Бабушка вышла проводить их на порог, наказывая Гаспару беречь свой камзол, так как он в нем должен будет присутствовать на дядиной свадьбе.
— Вы могли бы его об этом и не просить, французский клирошанин и сам понимает, как он должен беречь хоругвь.
— Дядя! — сказал Гаспар. — Прежде чем мы пустимся в путь, предупреждаю вас, что если вы еще хоть раз назовете меня хоругвеносцем, голубой птицей или покровителем Кламеси, я удеру от вас вместе с вашими пятнадцатью су и вернусь сюда играть в городки.

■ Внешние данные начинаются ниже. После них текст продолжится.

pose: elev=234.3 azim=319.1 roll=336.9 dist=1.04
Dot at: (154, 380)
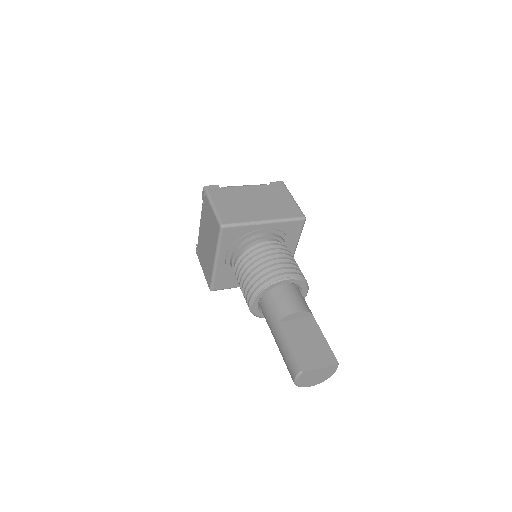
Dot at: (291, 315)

У входа в поселок дядя встретил господина Сюзюррана, бакалейного торговца, маленького тщедушного человека, вспыльчивого, как порох. Ему принадлежала мыза в долине Розьер; он как раз возвращался оттуда в Кламеси и нес подмышкой бурдюк с вином, надеясь беспошлинно доставить его в город. На конце палки у него болталась парочка каплунов, которых госпожа Сюзюрран ждала, чтобы посадить на вертел. Господин Сюзюрран был знаком с моим дядей и чрезвычайно уважал его за то, что тот покупал у него сахар для подслащивания своих лекарств и пудру для косы. Он предложил ему зайти на ферму освежиться. Дядя, для которого жажда была нормальным состоянием, охотно согласился. Бакалейщик и его клиент уселись у огонька, каждый на своей табуретке. Бурдюк они положили между собой; но не давали ему залеживаться, и он все время переходил из рук в руки.